Objectives This study aims to examine the extent to which statins are used by adults at high risk of cardiovascular disease (CVD) compared to European clinical guidelines. The high-risk groups examined are those with (1) known CVD, (2) known diabetes and (3) a high or very high risk (≥5%) of CVD mortality based on Systematic COronary Risk Evaluation (SCORE).

Design This study is cross-sectional in design using data from the first wave (2009–2011) of The Irish Longitudinal Study on Ageing (TILDA).
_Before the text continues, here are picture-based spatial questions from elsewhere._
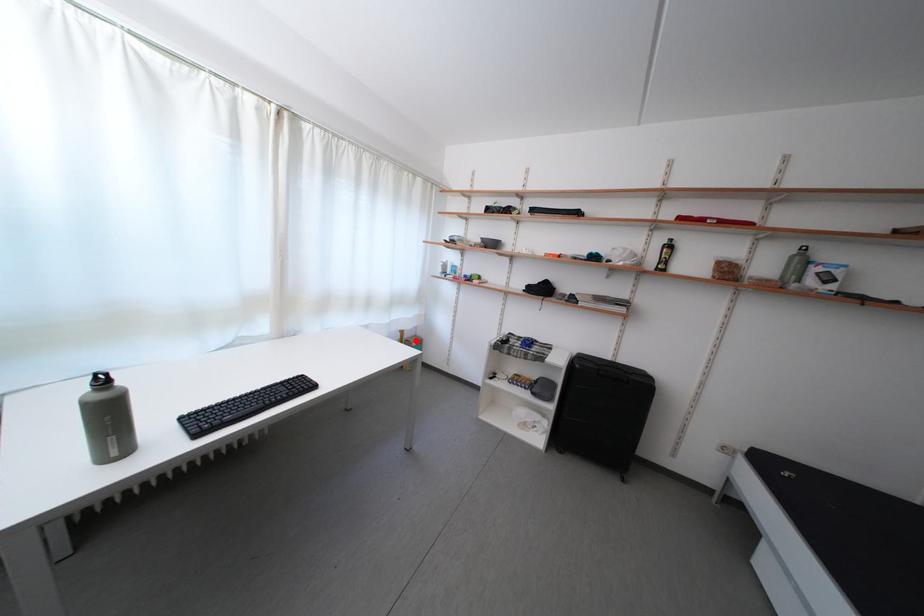
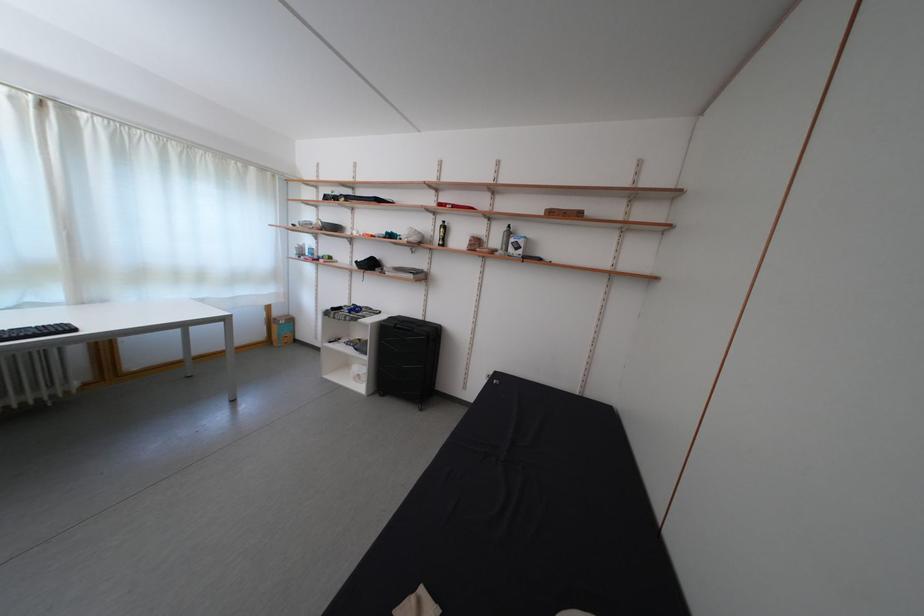
Question: I am providing you with two images of the same scene from different viewpoints. Image1 has a red point marked. In image2, the corresponding 3D location appears at what relative position? Reply with the corresponding letter.

Choices:
 (A) Closer
 (B) Farther

Answer: (B)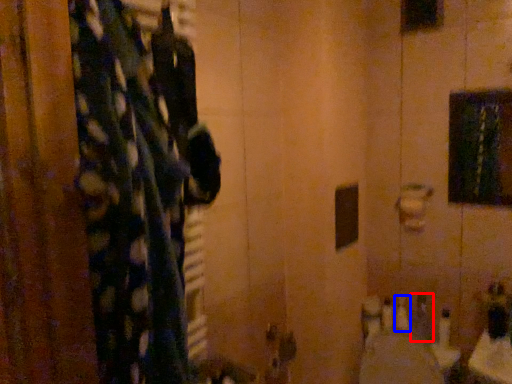
Question: Which object appears farthest to the camera in this image, toiletry (highlighted by a red box) or toiletry (highlighted by a blue box)?

Choices:
 (A) toiletry
 (B) toiletry

Answer: (B)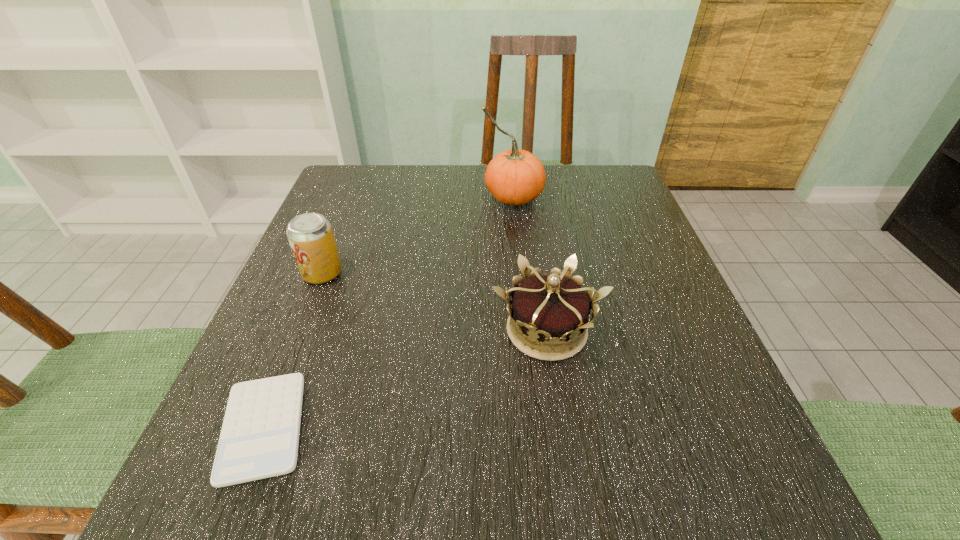
Image resolution: width=960 pixels, height=540 pixels. In order to click on free space at the far left corner of the desktop in this screenshot , I will do `click(387, 193)`.

Where is `vacant region at the far right corner`? vacant region at the far right corner is located at coordinates (627, 193).

This screenshot has height=540, width=960. Identify the location of vacant area at the near right corner. (653, 515).

The width and height of the screenshot is (960, 540). Identify the location of vacant point located between the calculator and the crown. (405, 379).

Image resolution: width=960 pixels, height=540 pixels. Find the location of `empty space between the farthest object and the nearest object`. empty space between the farthest object and the nearest object is located at coordinates (388, 312).

Image resolution: width=960 pixels, height=540 pixels. I want to click on vacant space that is in between the nearest object and the second nearest object, so click(x=405, y=379).

Find the location of a particular element. unoccupied area between the tallest object and the pop (soda) is located at coordinates (418, 235).

Identify the location of free space between the third farthest object and the shortest object. Image resolution: width=960 pixels, height=540 pixels. (405, 379).

The width and height of the screenshot is (960, 540). I want to click on unoccupied area between the third nearest object and the farthest object, so click(x=418, y=235).

Where is `vacant region between the second nearest object and the third nearest object`? This screenshot has height=540, width=960. vacant region between the second nearest object and the third nearest object is located at coordinates (435, 302).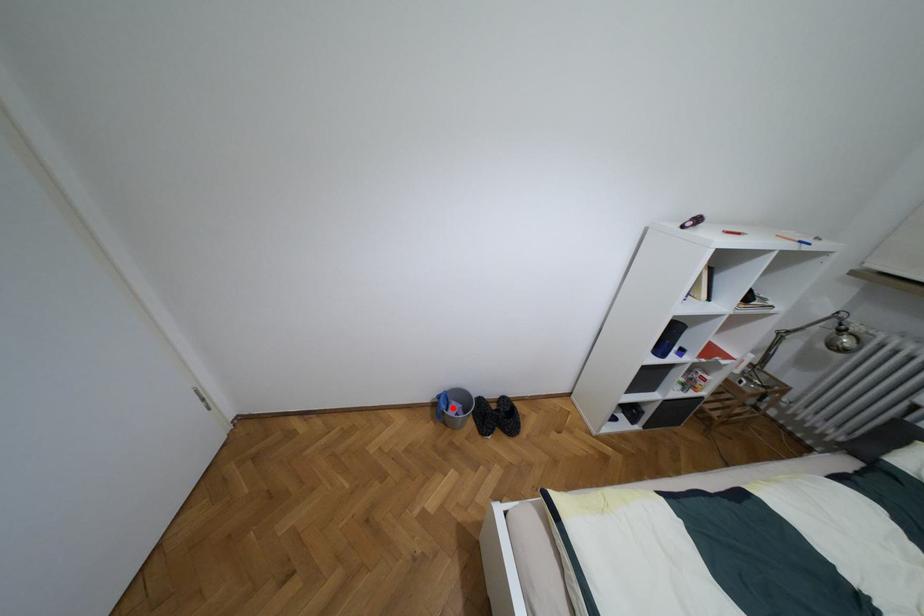
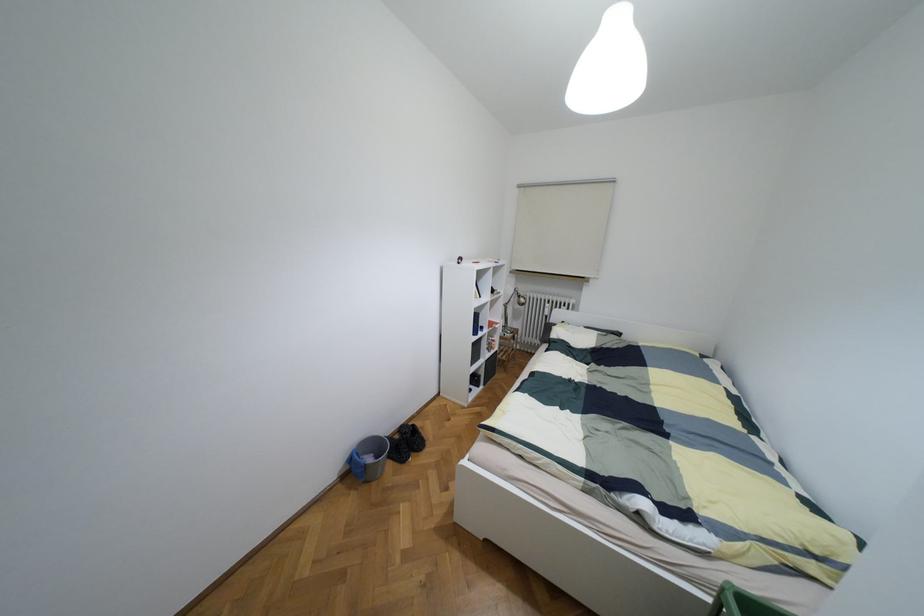
Where in the second image is the point corresponding to the highlighted location from the first image?

(369, 459)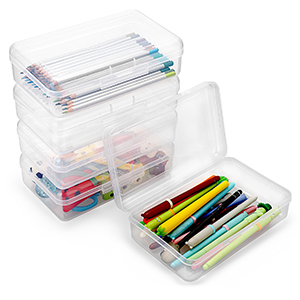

Setting and participants The sample (n=3372) is representative of community living adults aged 50–64 years in Ireland.

Results Statins were used by 68.6% (95% CI 61.5% to 75.8%) of those with known CVD, 57.4% (95% CI 49.1% to 65.7%) of those with known diabetes and by 19.7% (95% CI 13.0% to 26.3%) of adults with a SCORE risk ≥5%. Over a third (38.5%, 95% CI 31.0% to 46.0%) of those with known CVD, 46.8% (95% CI 38.4% to 55.1%) of those with known diabetes and 85.2% (95% CI 79.3% to 91.1%) of those with a SCORE risk ≥5% were at or above the low-density lipoprotein cholesterol (LDL-C) target of 2.5 mmol/L specified in the 2007 European guidelines.

Conclusions Despite strong evidence and clinical guidelines recommending the use of statins for secondary prevention, a gap exists between guidelines and practice in this cohort. It is also of concern that a low proportion of adults with a SCORE risk ≥5% were taking statins. A policy response that strengthens secondary prevention, and improves risk assessment and shared decision-making in the primary prevention of CVD is required.